Have you settled on a trading strategy for 2024? One that you can back test and forward test to help build your wealth in 2024?

In my next two articles, I’ll show you everything you need to know to trade the Fibonacci Retracement tool.

You can find the Fibonacci Retracement tool on just about any good charting platform like Velocity Trader, Trading View, MT4 or MT5.
If you don’t know where to find it, phone your broker or look in indicators on your platform.

Today, we’ll start with what Fibonacci is and how to use it to spot significant market turning points.

Let’s start with…

A short story about Fibonacci

In 13th century Italy, lived a man named Leonardo Pisano – one of the greatest mathematicians of all time. Leonardo (also known as Fibonacci), learnt all about Arabic and Indian mathematics during his travels in North Africa and around the Mediterranean regions.

Each time he travelled to a new place, he kept noticing a consistent pattern that repeated itself throughout nature.

The sequence he defined was as follows.
0, 1, 1, 2, 3, 5, 8, 13, 21, 34, 55, 89, 144…

Basically, all you do is take the last two numbers and add them up to get the next number.
0 + 1 = 1
1 + 1 = 2
1 + 2 = 3
2 + 3 = 5
3 + 5 = 8
8 + 5 = 13

And so on…

Fibonacci first contrived this pattern through a pair of breeding rabbits but he then saw this pattern throughout nature – in the breeding of honeybees , the shape of seashells as well as plants.

This sequence also applies to trading and investing charts and is called the Fibonacci Retracement indicator.

The Fibonacci Retracement indicator is used to help identify possible support and resistance levels for any market.

The idea is all high liquid markets tend to move, to and retrace back, to certain levels after a big price move.

The indicator is used to calculate the ratios and percentages using the Fibonacci sequence.

Let’s look at an example with the South African JSE ALSI 40.

Fibonacci on the JSE ALSI 40


Looking at the above daily chart of the JSE ALSI 40, you can see the index has fallen from a Swing High point of (100%) at 70,522 down to a Swing Low point (0%) to 65,386.

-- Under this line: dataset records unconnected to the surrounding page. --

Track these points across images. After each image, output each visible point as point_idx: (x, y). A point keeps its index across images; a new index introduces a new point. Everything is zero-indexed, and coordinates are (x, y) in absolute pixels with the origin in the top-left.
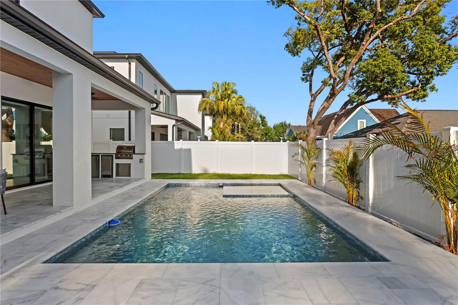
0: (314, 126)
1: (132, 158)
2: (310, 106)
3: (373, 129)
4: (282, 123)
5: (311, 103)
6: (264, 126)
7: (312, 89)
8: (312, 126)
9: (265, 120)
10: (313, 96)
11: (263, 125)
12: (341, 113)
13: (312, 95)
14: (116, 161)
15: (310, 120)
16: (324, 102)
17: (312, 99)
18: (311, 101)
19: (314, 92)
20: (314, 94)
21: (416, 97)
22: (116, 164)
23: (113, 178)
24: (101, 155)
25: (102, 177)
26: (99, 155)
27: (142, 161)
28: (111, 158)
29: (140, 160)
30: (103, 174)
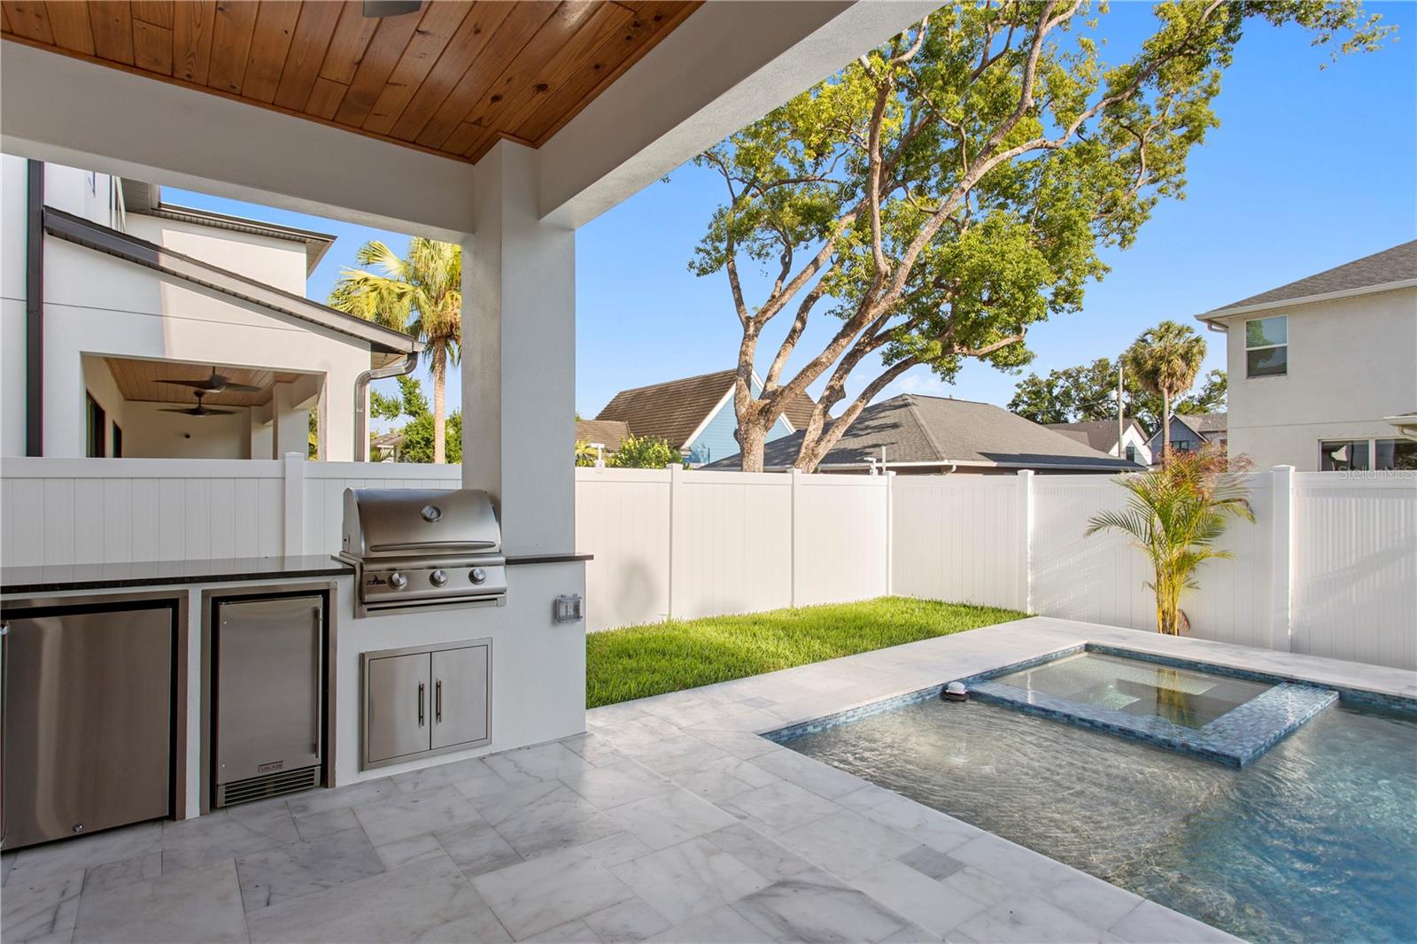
0: (767, 420)
1: (495, 598)
2: (743, 353)
5: (747, 346)
6: (417, 413)
7: (744, 299)
8: (763, 422)
9: (417, 391)
11: (413, 409)
13: (746, 321)
14: (357, 638)
15: (748, 402)
17: (750, 333)
18: (746, 339)
19: (751, 311)
20: (753, 314)
22: (362, 657)
23: (338, 784)
24: (205, 594)
25: (213, 806)
26: (186, 592)
27: (571, 612)
28: (316, 613)
29: (556, 605)
30: (222, 779)
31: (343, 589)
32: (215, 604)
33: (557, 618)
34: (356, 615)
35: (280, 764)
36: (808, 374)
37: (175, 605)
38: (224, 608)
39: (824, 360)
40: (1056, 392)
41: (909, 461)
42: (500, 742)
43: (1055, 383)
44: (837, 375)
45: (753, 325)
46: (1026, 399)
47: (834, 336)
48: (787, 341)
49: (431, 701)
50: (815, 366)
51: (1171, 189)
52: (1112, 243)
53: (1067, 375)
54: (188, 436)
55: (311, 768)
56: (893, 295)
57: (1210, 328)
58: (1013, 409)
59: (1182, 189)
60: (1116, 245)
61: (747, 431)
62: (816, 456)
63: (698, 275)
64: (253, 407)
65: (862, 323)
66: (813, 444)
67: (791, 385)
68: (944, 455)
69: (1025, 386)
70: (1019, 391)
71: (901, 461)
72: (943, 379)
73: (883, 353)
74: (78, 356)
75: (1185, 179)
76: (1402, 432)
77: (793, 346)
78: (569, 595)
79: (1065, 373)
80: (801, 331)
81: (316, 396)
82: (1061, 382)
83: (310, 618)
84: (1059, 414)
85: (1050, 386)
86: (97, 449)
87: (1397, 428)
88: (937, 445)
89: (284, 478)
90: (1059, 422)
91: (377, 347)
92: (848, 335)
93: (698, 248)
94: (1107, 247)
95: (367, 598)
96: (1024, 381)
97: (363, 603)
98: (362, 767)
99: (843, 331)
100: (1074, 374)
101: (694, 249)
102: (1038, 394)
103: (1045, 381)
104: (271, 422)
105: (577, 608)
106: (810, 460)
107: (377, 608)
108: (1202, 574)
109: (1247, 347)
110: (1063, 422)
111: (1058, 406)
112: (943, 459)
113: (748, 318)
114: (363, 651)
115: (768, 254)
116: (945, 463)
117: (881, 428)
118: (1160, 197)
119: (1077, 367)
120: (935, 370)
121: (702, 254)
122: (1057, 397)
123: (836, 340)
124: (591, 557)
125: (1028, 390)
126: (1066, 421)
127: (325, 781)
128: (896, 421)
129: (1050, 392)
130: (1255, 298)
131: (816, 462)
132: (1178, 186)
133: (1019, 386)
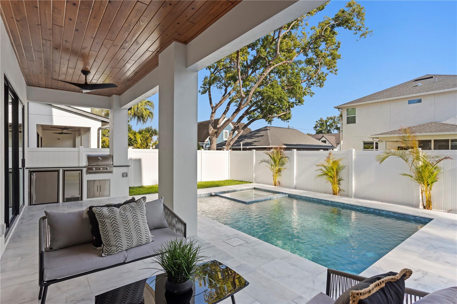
0: (217, 135)
1: (111, 172)
3: (244, 139)
4: (148, 128)
5: (213, 115)
7: (212, 102)
8: (215, 135)
10: (214, 108)
12: (237, 126)
13: (212, 108)
14: (86, 177)
15: (212, 130)
16: (223, 114)
17: (213, 111)
18: (212, 113)
19: (214, 105)
20: (214, 106)
21: (285, 118)
22: (88, 181)
23: (84, 200)
24: (63, 170)
25: (64, 202)
26: (60, 170)
27: (126, 175)
28: (80, 173)
29: (123, 174)
30: (65, 197)
31: (85, 170)
32: (64, 171)
33: (123, 176)
34: (87, 174)
35: (74, 196)
36: (227, 123)
37: (58, 171)
38: (66, 172)
39: (230, 119)
40: (328, 124)
41: (262, 146)
42: (112, 196)
43: (328, 121)
44: (237, 123)
45: (214, 109)
46: (319, 126)
47: (233, 113)
48: (224, 113)
49: (100, 189)
50: (228, 120)
51: (334, 71)
52: (318, 86)
53: (331, 118)
54: (59, 139)
55: (79, 197)
56: (248, 102)
57: (339, 110)
58: (315, 129)
59: (337, 72)
60: (319, 87)
61: (211, 138)
62: (230, 145)
63: (201, 94)
64: (76, 132)
65: (240, 110)
66: (229, 141)
67: (223, 126)
68: (271, 144)
69: (319, 122)
70: (317, 123)
71: (260, 146)
72: (268, 123)
73: (247, 117)
74: (36, 125)
75: (337, 69)
76: (373, 140)
77: (225, 115)
78: (125, 172)
79: (330, 118)
80: (228, 111)
81: (89, 132)
82: (330, 121)
83: (79, 174)
84: (329, 130)
85: (326, 122)
86: (38, 146)
87: (372, 138)
88: (270, 141)
89: (79, 152)
90: (329, 133)
91: (102, 121)
92: (236, 112)
93: (201, 87)
94: (317, 87)
95: (88, 171)
96: (319, 120)
97: (88, 173)
98: (88, 198)
99: (235, 111)
100: (333, 118)
101: (200, 87)
102: (322, 124)
103: (325, 120)
104: (80, 136)
105: (127, 175)
106: (228, 146)
107: (90, 173)
108: (282, 173)
109: (347, 116)
110: (330, 133)
111: (329, 128)
112: (270, 145)
113: (213, 107)
114: (88, 180)
115: (222, 88)
116: (271, 146)
117: (258, 136)
118: (330, 73)
119: (334, 116)
120: (266, 121)
121: (202, 88)
122: (329, 125)
123: (233, 114)
124: (130, 166)
125: (319, 123)
126: (331, 133)
127: (81, 200)
128: (263, 135)
129: (326, 124)
130: (349, 102)
131: (230, 146)
132: (336, 71)
133: (317, 122)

On your platform, when you add the Fibonacci Retracement tool onto your chart, you’ll drag it from the swing high to the swing low price of the uptrend to see six main horizontal fib lines present themselves:

Fib line #1: 100% (Swing high)
Fib line #2: 61.8%
Fib line #3: 50%
Fib line #4: 38.2%
Fib line #5: 23.6%
Fib line #6: 0% (Swing low)

Traders use these lines to establish and identify supports (floor) and resistances (ceiling) levels.

And with these levels you’ll be able to spot good entry, stop loss and take profit price levels.

Once you draw the Swing High and Swing Low on the JSE ALSI 40, the Fibonacci lines will be plotted on the chart.

You would also have seen the market then went to one of the high points at 61.80% at 68,560.

The price then retraced back to the 23.6% level at 66,598.

So you can see where we are going with this.

As a reversal trader, you could have sold (gone short) the index around 68,560 and held it until it hit the 66,598 line at 23/6%.

That’s where you would have banked a gain just by waiting for the market to bounce off a fib line.

That’s a good introduction and a different way for you to trade and use the Fibonacci Retracement tool with your trading in 2024.